Buang Sampah di Kota Jogja Harus Bayar Tak Bikin Masalah Kelar, Malah Datangkan Masalah Baru

Buang Sampah di Kota Jogja Harus Bayar Tak Bikin Masalah Kelar, Malah Datangkan Masalah Baru MOJOK.CO

Ilustrasi - Buang sampah di Kota Jogja harus bayar bisa timbulkan masalah baru. (Ega Fansuri/Mojok.co)

Sistem sampah berbayar (harus bayar saat buang sampah) di Kota Jogja memang diniatkan untuk mengurangi volume sampah yang masuk ke depo. Namun, sistem ini terbilang rentan menimbulkan masalah baru: makin banyak sampah-sampah liar yang berserakan di jalanan.

-- Entri --

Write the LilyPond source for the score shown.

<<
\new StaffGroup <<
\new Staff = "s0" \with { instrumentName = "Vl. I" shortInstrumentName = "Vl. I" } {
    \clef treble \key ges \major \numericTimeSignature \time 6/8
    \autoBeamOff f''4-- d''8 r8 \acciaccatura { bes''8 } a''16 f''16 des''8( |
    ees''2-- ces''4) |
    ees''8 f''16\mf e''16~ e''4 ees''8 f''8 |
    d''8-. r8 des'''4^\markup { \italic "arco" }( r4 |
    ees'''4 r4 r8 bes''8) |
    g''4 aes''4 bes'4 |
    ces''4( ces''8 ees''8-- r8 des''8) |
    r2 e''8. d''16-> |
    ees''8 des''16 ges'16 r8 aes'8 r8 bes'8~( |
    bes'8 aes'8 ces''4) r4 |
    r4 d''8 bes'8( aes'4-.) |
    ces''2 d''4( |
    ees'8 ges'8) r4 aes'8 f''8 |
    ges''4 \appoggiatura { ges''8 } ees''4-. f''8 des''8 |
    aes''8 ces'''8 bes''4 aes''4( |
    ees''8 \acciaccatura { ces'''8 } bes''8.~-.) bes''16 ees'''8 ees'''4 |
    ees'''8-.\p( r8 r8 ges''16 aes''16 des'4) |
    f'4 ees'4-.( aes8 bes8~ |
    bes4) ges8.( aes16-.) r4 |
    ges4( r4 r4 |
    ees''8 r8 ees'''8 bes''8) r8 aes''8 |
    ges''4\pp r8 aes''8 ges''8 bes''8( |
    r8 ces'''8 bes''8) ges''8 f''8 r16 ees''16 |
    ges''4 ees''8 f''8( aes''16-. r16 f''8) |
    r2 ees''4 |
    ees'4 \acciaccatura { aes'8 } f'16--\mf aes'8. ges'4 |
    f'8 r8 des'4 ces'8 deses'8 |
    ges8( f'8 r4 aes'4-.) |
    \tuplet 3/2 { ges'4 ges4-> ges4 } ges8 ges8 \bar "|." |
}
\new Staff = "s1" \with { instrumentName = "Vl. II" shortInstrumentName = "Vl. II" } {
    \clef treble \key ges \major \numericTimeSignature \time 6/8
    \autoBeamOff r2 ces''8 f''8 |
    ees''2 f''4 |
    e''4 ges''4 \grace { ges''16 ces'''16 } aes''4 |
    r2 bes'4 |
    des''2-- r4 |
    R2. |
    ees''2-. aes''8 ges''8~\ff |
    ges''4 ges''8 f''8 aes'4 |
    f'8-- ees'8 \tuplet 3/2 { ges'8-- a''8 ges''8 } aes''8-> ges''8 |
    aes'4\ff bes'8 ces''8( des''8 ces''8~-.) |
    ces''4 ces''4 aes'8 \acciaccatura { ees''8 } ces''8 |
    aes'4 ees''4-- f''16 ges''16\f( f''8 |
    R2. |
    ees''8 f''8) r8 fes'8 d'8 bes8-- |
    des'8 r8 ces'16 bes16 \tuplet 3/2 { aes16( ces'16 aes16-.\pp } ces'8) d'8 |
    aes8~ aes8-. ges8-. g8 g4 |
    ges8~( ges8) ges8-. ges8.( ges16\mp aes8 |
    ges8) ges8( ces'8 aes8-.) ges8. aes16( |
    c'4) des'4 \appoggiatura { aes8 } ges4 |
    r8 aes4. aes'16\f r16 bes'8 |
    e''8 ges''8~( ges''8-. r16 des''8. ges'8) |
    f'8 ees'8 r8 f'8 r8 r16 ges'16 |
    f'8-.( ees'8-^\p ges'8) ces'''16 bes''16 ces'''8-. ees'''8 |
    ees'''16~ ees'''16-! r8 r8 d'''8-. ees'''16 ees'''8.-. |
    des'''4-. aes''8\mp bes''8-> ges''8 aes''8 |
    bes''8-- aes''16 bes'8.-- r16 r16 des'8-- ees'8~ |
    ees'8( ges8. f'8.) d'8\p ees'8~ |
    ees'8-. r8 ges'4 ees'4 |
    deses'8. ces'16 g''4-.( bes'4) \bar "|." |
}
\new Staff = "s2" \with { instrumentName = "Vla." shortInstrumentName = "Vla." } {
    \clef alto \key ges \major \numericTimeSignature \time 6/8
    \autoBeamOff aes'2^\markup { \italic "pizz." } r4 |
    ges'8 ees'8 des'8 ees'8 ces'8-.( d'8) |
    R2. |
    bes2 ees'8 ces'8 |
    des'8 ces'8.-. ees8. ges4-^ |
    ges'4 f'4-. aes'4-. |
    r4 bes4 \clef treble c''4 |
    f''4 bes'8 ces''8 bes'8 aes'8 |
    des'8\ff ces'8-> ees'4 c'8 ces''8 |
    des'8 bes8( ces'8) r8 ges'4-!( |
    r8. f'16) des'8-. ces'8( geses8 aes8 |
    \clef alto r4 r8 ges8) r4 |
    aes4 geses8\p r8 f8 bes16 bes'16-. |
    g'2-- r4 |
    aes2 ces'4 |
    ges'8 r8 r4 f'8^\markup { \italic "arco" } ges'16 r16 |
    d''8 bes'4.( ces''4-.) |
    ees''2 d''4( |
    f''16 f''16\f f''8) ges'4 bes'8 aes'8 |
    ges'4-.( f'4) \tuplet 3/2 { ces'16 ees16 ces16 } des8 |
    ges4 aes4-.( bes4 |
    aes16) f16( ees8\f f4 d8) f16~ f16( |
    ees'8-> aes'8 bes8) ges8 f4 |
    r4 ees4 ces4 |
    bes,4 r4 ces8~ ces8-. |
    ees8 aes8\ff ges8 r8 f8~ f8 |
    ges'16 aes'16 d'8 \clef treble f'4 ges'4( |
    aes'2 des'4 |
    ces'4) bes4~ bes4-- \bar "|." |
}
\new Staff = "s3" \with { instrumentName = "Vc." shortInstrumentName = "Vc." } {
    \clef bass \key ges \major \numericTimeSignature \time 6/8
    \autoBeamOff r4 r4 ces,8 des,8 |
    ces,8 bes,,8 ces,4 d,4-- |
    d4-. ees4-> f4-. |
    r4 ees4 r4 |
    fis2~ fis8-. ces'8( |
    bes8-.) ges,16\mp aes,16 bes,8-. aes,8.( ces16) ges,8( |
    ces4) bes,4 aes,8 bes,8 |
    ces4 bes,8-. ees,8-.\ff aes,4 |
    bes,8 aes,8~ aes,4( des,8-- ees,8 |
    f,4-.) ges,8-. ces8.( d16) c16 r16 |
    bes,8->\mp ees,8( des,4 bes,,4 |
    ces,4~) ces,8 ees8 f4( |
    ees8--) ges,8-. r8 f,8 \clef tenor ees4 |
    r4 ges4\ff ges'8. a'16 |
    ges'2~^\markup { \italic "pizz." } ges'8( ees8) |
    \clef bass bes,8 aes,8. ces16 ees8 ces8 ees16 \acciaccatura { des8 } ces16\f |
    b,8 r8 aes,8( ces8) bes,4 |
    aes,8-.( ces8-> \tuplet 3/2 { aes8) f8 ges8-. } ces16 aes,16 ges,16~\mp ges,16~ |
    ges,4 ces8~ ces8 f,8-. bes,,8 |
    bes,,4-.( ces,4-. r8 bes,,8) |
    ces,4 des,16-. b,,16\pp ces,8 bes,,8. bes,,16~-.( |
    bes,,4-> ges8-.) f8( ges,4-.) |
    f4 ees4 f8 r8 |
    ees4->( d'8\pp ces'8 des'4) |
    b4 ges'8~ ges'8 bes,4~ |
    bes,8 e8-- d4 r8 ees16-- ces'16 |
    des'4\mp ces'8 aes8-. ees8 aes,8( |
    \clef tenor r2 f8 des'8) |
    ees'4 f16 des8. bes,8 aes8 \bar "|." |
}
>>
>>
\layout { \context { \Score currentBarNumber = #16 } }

-- Soal Latihan A --
Perbarui bagian teks tentang sampah berbayar di Kota Jogja antara "Sistem sampah berbayar" dan "berserakan di jalanan.", termasuk kedua ujungnya, lalu tuliskan kembali dengan mengganti "depo" menjadi "tempat pembuangan sementara".
-- Soal Latihan B --
Cari setiap baris dalam entri yang memuat string "italic", lalu salin semua baris tersebut.

-- Jawaban Soal A --
Sistem sampah berbayar (harus bayar saat buang sampah) di Kota Jogja memang diniatkan untuk mengurangi volume sampah yang masuk ke tempat pembuangan sementara. Namun, sistem ini terbilang rentan menimbulkan masalah baru: makin banyak sampah-sampah liar yang berserakan di jalanan.

-- Jawaban Soal B --
    d''8-. r8 des'''4^\markup { \italic "arco" }( r4 |
    \autoBeamOff aes'2^\markup { \italic "pizz." } r4 |
    ges'8 r8 r4 f'8^\markup { \italic "arco" } ges'16 r16 |
    ges'2~^\markup { \italic "pizz." } ges'8( ees8) |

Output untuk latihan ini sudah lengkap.